Second, the text is encoded as numbers using ASCII coding -- a system that had a measure of universality from the 1970s to the start of the 21st century. Other coding systems existed in the past, and others exist now. Julius Caesar would not have recognized ASCII, although he was familiar with manipulating text mathematically. ASCII is a 20th-century phenomenon. Moreover, ASCII is really only useful for English text, Which brings me to...
Third, the message is delivered in English only. English is widely spoken, but by no means universal.
Fourth, the binary digits are grouped into blocks of eight. This is a common thing to do when working on a computer, because memory comes in groups of eight binary digits (bytes). However, in the Penniston notebook, one of the digits in each group of eight is always a "0". ASCII coding only requires seven binary digits -- there are only 127 symbols, and 127 has the binary value "111 1111". But it's very wasteful in communications terms to use eight digits when only seven are required -- about 13% of the data sent is completely redundant.
Given that whomever encoded the message was prepared to waste one whole binary digit in every eight, it seems peculiar that the message has no punctuation, or even spacing. That can't be to improve transmission or storage efficiency -- as we've already seen that this isn't a consideration.
Sixth, geographical coordinates are represented using latitude and longitude, which is a highly particular way of coding a location. It relies on an understanding of where the Greenwich Meridian is, and that a degree is one 360th of a circle, among other things. Even among contemporary Western civilizations there's no exact agreement on the way in which latitude and longitude should be specified (because the Earth is, in fact, not a sphere). Would aliens understand these subtleties?
Finally, what about the year "8100"? Is that an AD/CE year? Or a Chinese year? Or something else? Different cultures use different calendars.
The reality is that the "message" in Mr Penniston's notebook is encoded in a way that was used in Western civilization with specific information technology at a particular point in time, using the English language. There's nothing universal about it, and the encoding is unreliable. I think that space aliens could do better.
So where does that leave us?
It's unusual that low-level concepts in communications and coding theory can be used to investigate claims of UFO phenomena; yet that seems to be the case here.
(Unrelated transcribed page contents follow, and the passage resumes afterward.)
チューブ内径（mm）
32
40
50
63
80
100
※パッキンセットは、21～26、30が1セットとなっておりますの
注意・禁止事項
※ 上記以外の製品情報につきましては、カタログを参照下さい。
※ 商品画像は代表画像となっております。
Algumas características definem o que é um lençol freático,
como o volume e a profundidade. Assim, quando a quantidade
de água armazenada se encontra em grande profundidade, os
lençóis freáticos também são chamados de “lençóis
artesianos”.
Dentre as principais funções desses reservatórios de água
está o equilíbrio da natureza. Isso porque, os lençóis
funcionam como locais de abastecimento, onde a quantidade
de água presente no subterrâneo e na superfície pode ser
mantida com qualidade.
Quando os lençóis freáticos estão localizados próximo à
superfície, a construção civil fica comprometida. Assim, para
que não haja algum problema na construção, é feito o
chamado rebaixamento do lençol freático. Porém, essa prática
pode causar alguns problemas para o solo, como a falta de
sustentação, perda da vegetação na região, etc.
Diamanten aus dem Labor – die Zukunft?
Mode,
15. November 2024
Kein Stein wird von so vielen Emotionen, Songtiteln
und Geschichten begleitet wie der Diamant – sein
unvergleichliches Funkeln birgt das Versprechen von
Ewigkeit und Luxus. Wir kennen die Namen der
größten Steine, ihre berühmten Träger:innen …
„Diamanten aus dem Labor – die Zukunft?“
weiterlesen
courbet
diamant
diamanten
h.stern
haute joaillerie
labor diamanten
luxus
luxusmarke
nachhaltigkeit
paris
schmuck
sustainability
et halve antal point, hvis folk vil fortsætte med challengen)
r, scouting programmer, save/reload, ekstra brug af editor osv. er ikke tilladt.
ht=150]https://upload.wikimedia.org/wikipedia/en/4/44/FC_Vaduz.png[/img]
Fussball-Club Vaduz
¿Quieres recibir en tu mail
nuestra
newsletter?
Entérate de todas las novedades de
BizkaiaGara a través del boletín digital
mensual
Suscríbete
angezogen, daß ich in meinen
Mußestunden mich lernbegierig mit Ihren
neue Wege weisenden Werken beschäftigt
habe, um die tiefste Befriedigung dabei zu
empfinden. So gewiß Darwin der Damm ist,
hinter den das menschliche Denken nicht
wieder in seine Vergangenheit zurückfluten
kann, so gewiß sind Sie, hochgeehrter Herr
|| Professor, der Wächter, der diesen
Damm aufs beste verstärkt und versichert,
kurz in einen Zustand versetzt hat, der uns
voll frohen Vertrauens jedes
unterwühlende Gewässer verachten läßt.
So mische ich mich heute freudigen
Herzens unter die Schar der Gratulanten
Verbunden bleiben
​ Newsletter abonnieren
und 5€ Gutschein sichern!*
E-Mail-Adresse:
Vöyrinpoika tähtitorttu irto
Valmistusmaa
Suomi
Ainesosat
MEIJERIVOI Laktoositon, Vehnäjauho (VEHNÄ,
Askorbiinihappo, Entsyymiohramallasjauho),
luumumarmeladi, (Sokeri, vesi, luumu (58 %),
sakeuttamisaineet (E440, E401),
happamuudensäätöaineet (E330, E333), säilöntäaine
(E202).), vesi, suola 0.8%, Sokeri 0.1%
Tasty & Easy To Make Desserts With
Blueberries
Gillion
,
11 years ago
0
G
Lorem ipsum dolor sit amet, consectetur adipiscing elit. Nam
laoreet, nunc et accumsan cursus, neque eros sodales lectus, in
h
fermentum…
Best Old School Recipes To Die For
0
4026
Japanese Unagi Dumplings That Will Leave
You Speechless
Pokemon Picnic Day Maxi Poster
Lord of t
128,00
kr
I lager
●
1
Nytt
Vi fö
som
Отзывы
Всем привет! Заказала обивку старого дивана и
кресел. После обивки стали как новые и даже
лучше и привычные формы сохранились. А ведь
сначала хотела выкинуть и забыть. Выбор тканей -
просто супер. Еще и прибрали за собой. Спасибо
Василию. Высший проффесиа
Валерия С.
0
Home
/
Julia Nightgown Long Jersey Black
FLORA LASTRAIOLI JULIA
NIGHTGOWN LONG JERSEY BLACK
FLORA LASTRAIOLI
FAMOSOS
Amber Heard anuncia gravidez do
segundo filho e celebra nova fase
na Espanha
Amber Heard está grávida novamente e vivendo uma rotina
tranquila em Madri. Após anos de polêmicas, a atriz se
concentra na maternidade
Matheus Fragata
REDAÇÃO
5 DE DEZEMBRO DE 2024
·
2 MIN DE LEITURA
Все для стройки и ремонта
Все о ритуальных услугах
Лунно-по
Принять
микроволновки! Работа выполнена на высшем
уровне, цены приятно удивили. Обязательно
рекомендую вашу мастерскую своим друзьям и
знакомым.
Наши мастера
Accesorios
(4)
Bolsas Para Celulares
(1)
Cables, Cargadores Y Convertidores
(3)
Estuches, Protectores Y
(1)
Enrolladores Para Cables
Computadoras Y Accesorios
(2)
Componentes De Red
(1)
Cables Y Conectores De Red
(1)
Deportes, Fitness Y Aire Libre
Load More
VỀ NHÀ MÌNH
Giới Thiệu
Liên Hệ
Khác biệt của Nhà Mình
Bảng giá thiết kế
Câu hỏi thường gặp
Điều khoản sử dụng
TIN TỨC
All the evidence points to the conclusion that the notebook's binary data was created at about the same time it was presented to the public, in the same cultural context.
Cynically, we might even conclude that the 8-digit groupings presented at the start of the binary data -- and not continued thereafter -- were to give a strong hint that ASCII coding was implied. The first few numbers are very obviously binary-coded ASCII, to anybody who does any low-level computer programming. However, it takes some effort -- not a huge amount, but some -- to decode the rest of the message, using the assumption of ASCII set up at the start. If it was too easy to decode, we might argue, it would look like an obvious hoax. When I first "decoded" the message, I have to confess to feeling a sense of satisfaction, like solving a moderately-difficult crossword puzzle.
Whether you have the math skills -- and the patience -- to decode the message, I think it's important that anybody who refers to this message as a piece of evidence related to the Rendelsham incident, have some understanding of how it was encoded. This, I think, is more telling than the content of the message itself.